— READING PASSAGE —
— BEGIN —

[RFC] Thing 1: Shardmap fox Ext4
From: Daniel Phillips
Date: Tue Nov 26 2019 - 21:07:31 EST
Hi folks,
Here is my somewhat tardy followup to my Three Things post from earlier
this fall. I give you Thing 1, Shardmap. What I hope to accomplish today
is to initiate a conversation with Ext4 developers, and other interested
observers, which will eventually result in merging the new Shardmap
directory index code into Ext4, thereby solving a number of longstanding
issues with the venerable and somewhat problematic HTree.
HTree is the most used directory index in the known universe. HTree does
some things fantastically well, particularly in the most common range of
directory sizes, but also exhibits some well known flaws and at least one
previously unknown flaw, explained below. Shardmap is a new index design,
just seven years old, an O(1) extensible hash table, meant to address all
of HTree's flaws while improving performance and scaling into the
previously inaccessible billion file per directory range. Subject to
verifying these claims, it would seem to be logical to move on to the
logistics of porting Shardmap to Ext4 as an optional index algorithm,
eventually deprecating HTree.
Shardmap equals or outperforms HTree at all scales, with the single
exception of one theoretical case with a likewise theoretical solution.
Shardmap is O(1) in all operations - insert, delete, lookup and readdir,
while HTree is O(log N) in the first three and suffers from a relatively
large constant readdir overhead. This is not the only reason Shardmap is
faster than HTree, far from it.
I will break performance discussion down into four ranges:
1) unindexed single block, to about 300 entries
2) indexed up to 30 thousand entries
3) indexed up to 3 million entries
4) indexed up to 1 billion entries.
In theory, Shardmap and HTree are exactly tied in the common single
block case, because creating the index is delayed in both cases until
there are at least two blocks to index. However, Shardmap broke away
from the traditional Ext2 entry block format in order to improve block
level operation efficiency and to prevent record fragmentation under
heavy aging, and is therefore significantly faster than HTree even in
the single block case.

— END —

Collection entries
— BEGIN —

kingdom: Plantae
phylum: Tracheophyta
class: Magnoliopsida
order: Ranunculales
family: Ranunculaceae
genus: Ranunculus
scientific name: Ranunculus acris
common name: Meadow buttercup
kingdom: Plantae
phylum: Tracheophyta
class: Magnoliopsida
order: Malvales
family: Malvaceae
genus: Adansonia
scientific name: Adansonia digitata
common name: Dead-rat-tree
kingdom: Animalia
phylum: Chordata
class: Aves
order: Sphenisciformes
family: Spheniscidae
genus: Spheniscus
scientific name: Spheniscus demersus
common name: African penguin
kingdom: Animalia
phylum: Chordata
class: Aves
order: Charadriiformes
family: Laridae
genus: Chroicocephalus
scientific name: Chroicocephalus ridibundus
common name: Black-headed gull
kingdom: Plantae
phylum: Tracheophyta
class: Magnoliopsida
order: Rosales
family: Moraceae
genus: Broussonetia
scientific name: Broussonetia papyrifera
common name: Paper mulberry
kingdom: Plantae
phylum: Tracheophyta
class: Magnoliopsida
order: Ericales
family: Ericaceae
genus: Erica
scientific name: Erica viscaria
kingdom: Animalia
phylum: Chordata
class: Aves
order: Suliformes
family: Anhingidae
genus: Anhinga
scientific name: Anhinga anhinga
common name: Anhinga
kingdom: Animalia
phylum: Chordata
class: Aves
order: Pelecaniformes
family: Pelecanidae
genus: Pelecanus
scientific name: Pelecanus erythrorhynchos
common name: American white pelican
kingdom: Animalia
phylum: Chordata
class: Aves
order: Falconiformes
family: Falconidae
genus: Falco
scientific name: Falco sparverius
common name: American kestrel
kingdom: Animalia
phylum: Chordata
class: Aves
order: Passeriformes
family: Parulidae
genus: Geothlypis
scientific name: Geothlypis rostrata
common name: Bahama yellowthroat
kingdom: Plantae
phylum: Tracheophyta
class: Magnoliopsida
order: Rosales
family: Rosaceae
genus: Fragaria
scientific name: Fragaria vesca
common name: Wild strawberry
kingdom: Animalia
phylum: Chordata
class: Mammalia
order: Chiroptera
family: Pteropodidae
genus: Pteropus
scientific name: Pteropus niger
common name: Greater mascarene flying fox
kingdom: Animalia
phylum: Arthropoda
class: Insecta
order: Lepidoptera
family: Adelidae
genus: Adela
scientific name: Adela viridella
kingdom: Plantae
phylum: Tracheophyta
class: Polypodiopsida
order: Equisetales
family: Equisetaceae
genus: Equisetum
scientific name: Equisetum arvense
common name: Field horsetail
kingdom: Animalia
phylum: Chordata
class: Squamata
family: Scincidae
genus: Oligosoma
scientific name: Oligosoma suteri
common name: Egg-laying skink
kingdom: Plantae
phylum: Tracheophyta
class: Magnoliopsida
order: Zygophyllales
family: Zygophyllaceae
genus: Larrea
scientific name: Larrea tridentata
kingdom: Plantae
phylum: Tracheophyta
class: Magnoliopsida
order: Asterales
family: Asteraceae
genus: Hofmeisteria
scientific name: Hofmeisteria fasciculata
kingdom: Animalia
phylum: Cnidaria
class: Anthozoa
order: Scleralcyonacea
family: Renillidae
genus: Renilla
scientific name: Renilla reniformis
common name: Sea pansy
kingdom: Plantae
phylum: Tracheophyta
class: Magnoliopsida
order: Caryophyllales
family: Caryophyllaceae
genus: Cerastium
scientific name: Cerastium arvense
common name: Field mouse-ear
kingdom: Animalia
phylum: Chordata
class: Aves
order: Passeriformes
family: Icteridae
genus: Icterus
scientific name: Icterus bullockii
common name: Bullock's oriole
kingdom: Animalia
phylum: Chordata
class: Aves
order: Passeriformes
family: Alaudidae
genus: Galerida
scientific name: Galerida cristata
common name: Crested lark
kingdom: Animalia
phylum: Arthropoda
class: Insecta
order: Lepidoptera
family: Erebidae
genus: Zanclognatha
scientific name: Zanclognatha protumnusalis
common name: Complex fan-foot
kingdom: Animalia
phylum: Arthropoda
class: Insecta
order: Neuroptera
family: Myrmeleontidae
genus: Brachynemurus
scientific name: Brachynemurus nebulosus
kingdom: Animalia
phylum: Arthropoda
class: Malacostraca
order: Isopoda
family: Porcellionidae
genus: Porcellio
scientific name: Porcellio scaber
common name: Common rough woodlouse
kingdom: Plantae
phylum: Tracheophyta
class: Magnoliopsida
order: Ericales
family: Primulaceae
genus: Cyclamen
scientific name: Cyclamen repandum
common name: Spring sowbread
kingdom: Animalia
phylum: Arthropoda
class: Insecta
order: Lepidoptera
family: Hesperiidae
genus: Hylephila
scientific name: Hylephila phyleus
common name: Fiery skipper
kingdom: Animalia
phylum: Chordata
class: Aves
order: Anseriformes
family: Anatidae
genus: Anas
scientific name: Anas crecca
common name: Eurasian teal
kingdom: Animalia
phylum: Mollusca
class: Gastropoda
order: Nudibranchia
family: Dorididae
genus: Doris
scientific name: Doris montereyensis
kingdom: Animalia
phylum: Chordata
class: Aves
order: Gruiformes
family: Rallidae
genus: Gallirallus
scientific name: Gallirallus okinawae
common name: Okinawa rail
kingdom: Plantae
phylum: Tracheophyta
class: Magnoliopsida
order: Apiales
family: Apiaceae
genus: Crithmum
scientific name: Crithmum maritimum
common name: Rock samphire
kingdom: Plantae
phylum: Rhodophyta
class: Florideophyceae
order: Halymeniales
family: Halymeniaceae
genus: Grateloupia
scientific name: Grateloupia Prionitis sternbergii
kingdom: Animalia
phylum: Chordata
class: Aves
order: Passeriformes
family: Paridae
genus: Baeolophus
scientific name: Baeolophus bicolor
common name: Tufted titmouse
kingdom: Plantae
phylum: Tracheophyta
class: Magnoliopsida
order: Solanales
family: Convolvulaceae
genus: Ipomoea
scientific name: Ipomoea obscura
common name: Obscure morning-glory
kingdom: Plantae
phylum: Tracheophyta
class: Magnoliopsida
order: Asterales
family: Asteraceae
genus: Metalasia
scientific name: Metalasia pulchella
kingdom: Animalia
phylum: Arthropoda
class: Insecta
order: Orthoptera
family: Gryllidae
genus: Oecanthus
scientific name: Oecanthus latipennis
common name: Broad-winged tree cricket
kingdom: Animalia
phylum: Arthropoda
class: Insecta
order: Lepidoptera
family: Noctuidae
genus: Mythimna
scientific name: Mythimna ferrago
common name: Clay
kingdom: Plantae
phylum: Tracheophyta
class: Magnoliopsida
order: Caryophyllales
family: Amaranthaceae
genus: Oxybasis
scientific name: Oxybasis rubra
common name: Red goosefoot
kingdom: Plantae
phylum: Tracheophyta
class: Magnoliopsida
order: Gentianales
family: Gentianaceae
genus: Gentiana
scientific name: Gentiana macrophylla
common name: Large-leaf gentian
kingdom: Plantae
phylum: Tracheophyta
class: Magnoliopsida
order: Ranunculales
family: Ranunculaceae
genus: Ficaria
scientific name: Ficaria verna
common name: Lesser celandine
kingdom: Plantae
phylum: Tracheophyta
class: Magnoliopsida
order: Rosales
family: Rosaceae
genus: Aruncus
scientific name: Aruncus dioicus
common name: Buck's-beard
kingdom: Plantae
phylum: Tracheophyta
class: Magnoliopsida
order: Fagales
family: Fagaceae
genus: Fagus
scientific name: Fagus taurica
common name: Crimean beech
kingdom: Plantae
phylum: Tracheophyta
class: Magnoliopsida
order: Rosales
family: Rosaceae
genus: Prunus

— END —

— WORK TO DO —
Condense the paragraph of the Shardmap post that begins "Shardmap equals or outperforms HTree" into a short bulleted list that retains its main facts.

— RESPONSE TO THIS TASK —
- Shardmap equals or outperforms HTree at all scales, except for one theoretical case that has a likewise theoretical solution.
- Shardmap is O(1) for insert, delete, lookup and readdir.
- HTree is O(log N) for insert, delete and lookup, and it has a relatively large constant readdir overhead.
- This is far from the only reason Shardmap is faster than HTree.